RCC: Asphalt Pavement’s Good Cousin

We close this year Illinois centric: a December cover story on Prairie Material Sales’ roller compacted concrete pavement program follows a November cover feature on Ozinga Brothers Inc. and its fleet-wide conversion from diesel to compressed natural gas fuel. Synonymous with Chicago concrete, both producers warrant the attention.

Underpinning the Ozinga Bros. fleet fuel spec change are proven domestic resources assuring long-term supply of natural gas, coupled with global petroleum market fundamentals. As Ozinga Bros. addresses petroleum price volatility from an operational standpoint, its neighbor Prairie Material takes the market lead in promoting RCC pavement, whose competitiveness is directly tied to the instability of petroleum-derived asphalt binder prices.

With the exception of clay masonry units, RCC is unique among concrete products or structures with widely used alternative solutions: Its placing and finishing sequences mimic those of its main competing material. Asphalt contractors wishing to test RCC placement have an apples-to-apples comparison of delivery and labor variables to factor into future estimates or bids. On the procurement side, contractors can obtain RCC mixes from a transit or central mixed concrete plant operator, whose asphalt counterpart would be hard pressed to load up 9 yards of 3,500-psi concrete flatwork mix. More practical for the volume applications where RCC pavement has the most promise are portable mixer and conveyor assemblies that mainline manufacturers like Vince Hagan Co. and Stephens Mfg.—the latter in partnership with Sicoma North America—have developed to produce RCC in a dry or wet ready mixed plant alley.

Indiana ready mixed producers began using the Stephens/Sicoma unit three years ago; their promotion and field practice successes have helped set the table for Prairie Material and Illinois peers. For its first three years of RCC pavement mix deliveries, where volume totaled 2,000 to 3,000 cu. yd., Prairie Material tackled orders with central mixed equipment. With 2012 RCC pavement contracts requiring upward of 18,000 yd., it switched to a Hagan portable mixer and wet belt better suited to producing the ultra-dry material and charging primarily dump trucks, but also mixers on certain jobs.

Concurrent with Prairie Material’s RCC pavement push is a flurry of activity among allied industry groups. American Concrete Insitute Committee 327 is finishing a formal standard, 327.XR Report on Roller-Compacted Concrete Pavements, while the National Ready Mixed Concrete Association has scheduled a January 8/March 5 webinar themed “Roller Compacted Concrete: Your Third Choice for Pavement,” providing material and engineering perspectives.

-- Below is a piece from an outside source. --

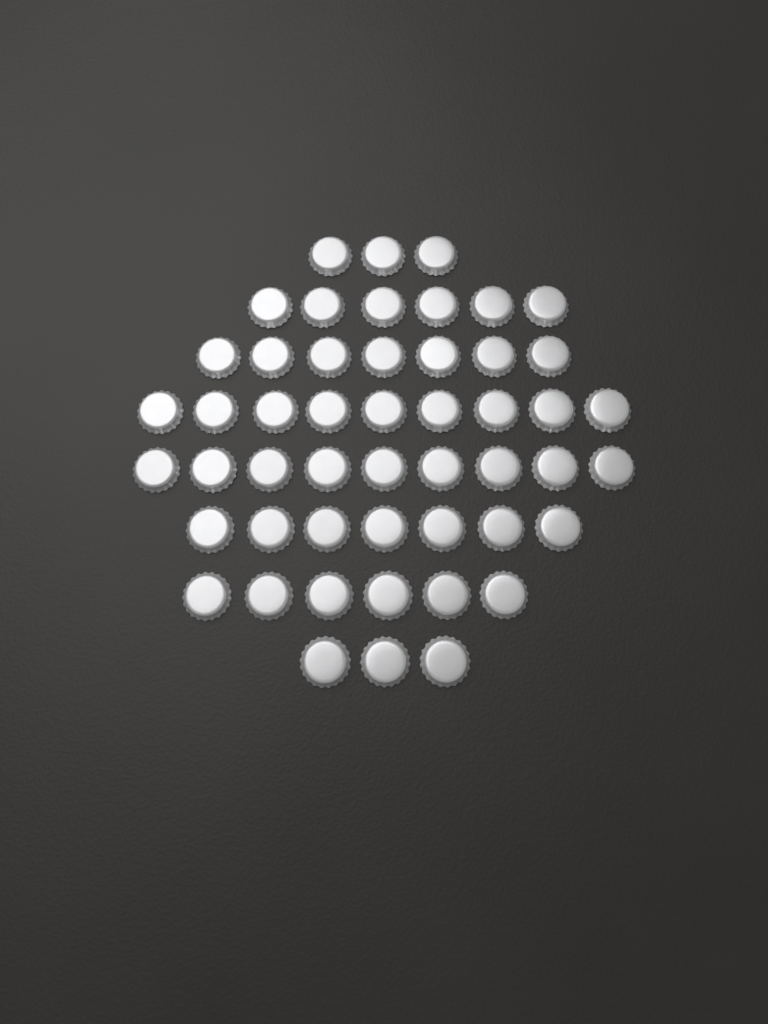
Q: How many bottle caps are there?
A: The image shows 50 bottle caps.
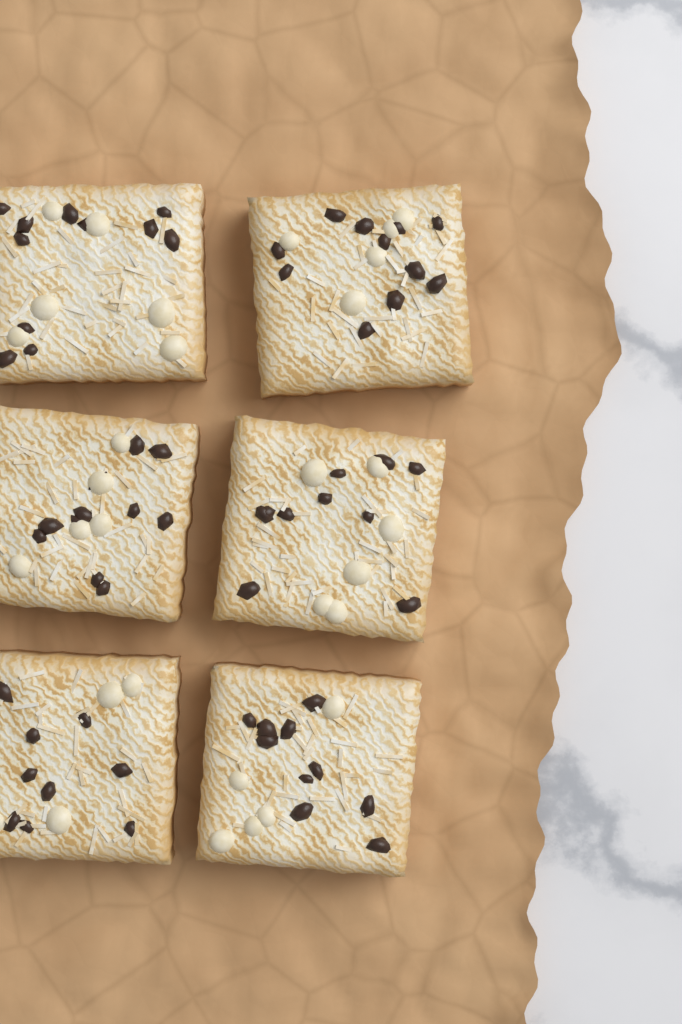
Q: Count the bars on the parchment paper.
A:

To mirror a companion whitetopping project offering, American Concrete Pavement Association is preparing a microsite mapping major RCC pavement installations—launching in early 2013 with up to 200 initial click-through “points.” A year ago, the ACPA Strategic Board of Advisors approved a Roller Compacted Concrete Task Force aiming to identify challenges and opportunities for member contractors and ACPA allies adopting RCC. Short-term task force goals include growing product acceptance and market prospects through ACPA-led technology transfer/education plus promotional and technical support.

Officially launched in January 2012, the task force numbered 42 at year’s end, members including representatives from 15 contractors plus nine chapters or state groups, eight cement companies, five equipment manufacturers and three materials producers. Subgroups are dedicated to the three short-term task force goals and assisted in 2012 deliverables that have included a mid-June RCC Workshop and late-August RCC Equipment Considerations webinar. Goals for 2013 were to be determined as the RCC Task Force convened during the late-November ACPA Annual Meeting.

Thanks to the industry’s good ground game in the Midwest and other regions, RCC pavement joins a long list of value propositions concrete producers and allied groups can bring to public and private markets in the new year.